Where the heck is D3AA? I quickly plop D3AA in to AC Log. Angola. Hot dog – Angola is a new one! Never worked Angola – QRP or QRO (100 Watts) before.
I throw my call out a couple of times; but no dice. D3AA is up and down. One time he calls, he’s 599 – next time, 569. So I’m thinking to myself that he’s going to fade and that I missed the best propagation (as usual). But no! As time goes along, he’s actually getting louder; but the pile up is also growing, commensurately. The K3 makes it pretty easy to figure out where he’s listening as he stated he was listening up. So I go to where I heard the last few stations he worked and figured out that for the time being, he was staying put and not drifting up after each contact.

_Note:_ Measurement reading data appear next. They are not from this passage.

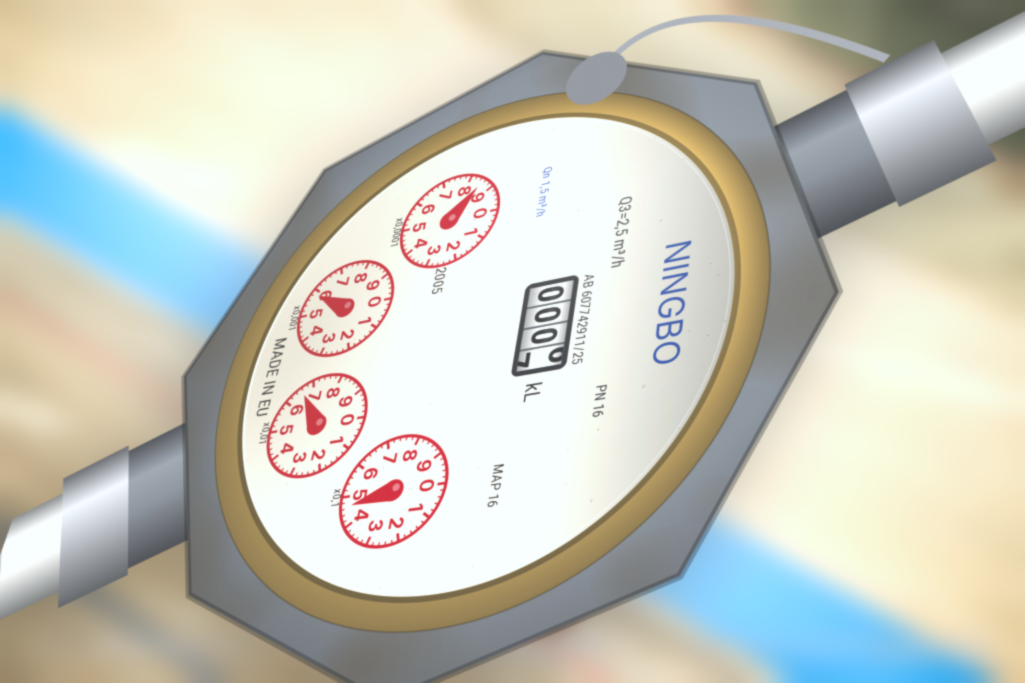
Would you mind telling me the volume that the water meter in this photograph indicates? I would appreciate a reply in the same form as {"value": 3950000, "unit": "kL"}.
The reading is {"value": 6.4658, "unit": "kL"}
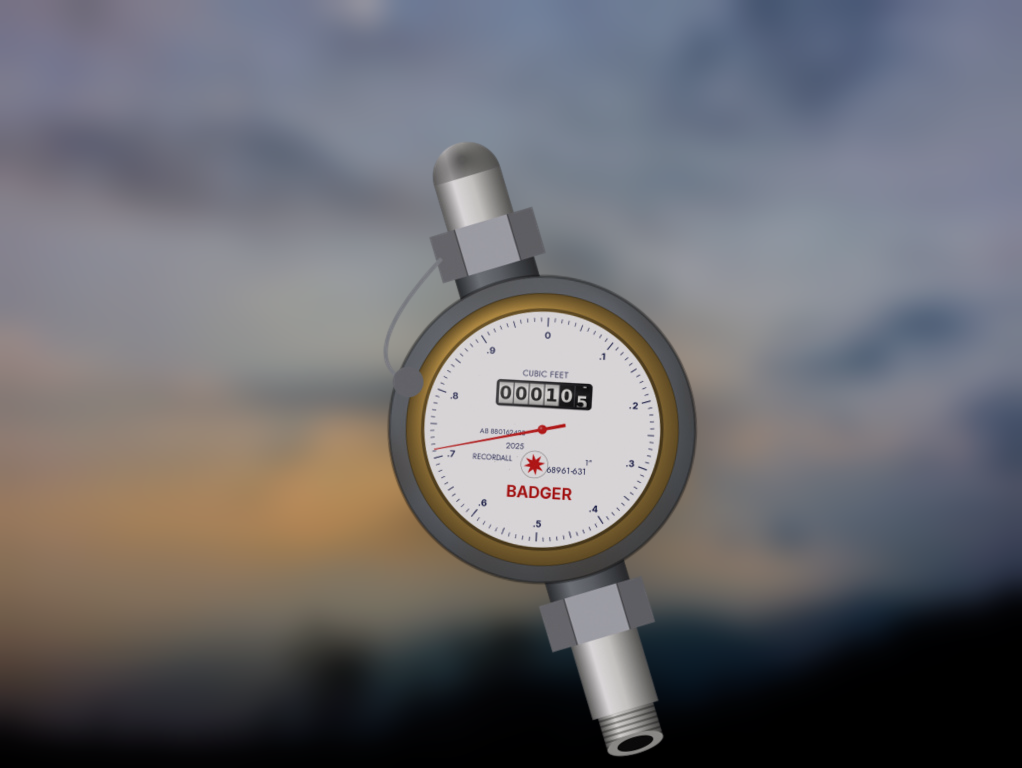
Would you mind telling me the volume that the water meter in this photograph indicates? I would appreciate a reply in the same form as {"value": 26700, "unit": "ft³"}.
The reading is {"value": 104.71, "unit": "ft³"}
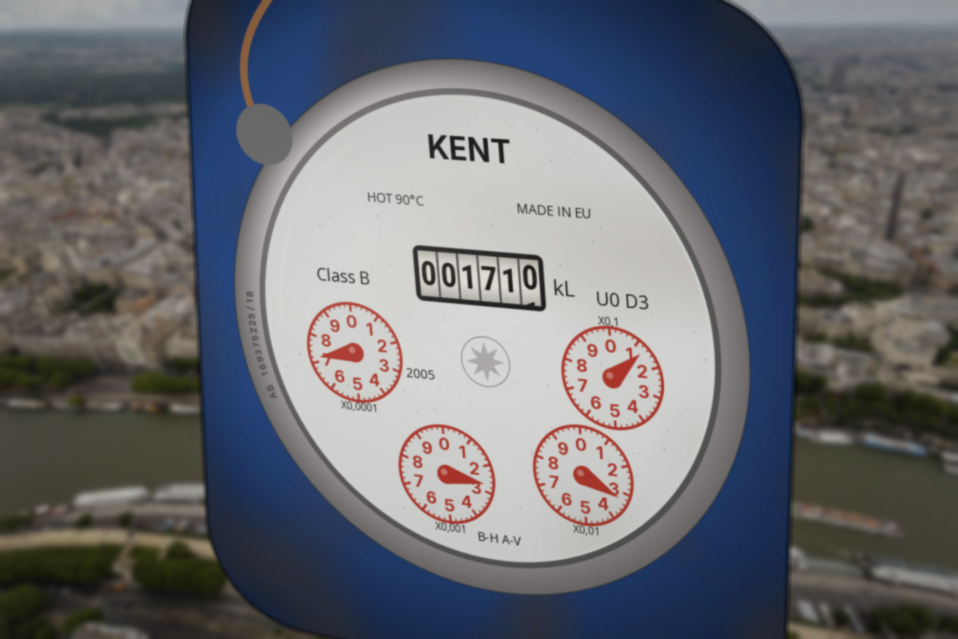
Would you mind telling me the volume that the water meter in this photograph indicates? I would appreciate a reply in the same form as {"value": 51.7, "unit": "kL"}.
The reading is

Patience and persistence are a big part of QRP and this time was no different. I stayed at it for about 15 minutes and finally, I interjected “W2LJ” at just the right moment and was rewarded with “W2LJ 599 TU”, to which I responded in return, of course.
Coolest of the cool beans! A new African country – a new country via QRP (or ANY power level for that matter). I opened up Chrome on my netbook and figured I would post this to QRPSPOTS. Most of the time I figure that if I was able to work a station with my simple antennas, then a lot of other QRPers should be able to, also. I posted anyway, but saw that I was beat to the punch by my good bud, John AE5X – Amateur Radio op, DXer and QRPer and photographer extraordinaire
Anyway, that’s the reason for “The Happy Dance” tonight.
72 de Larry W2LJ
QRP – When you care to send the very least!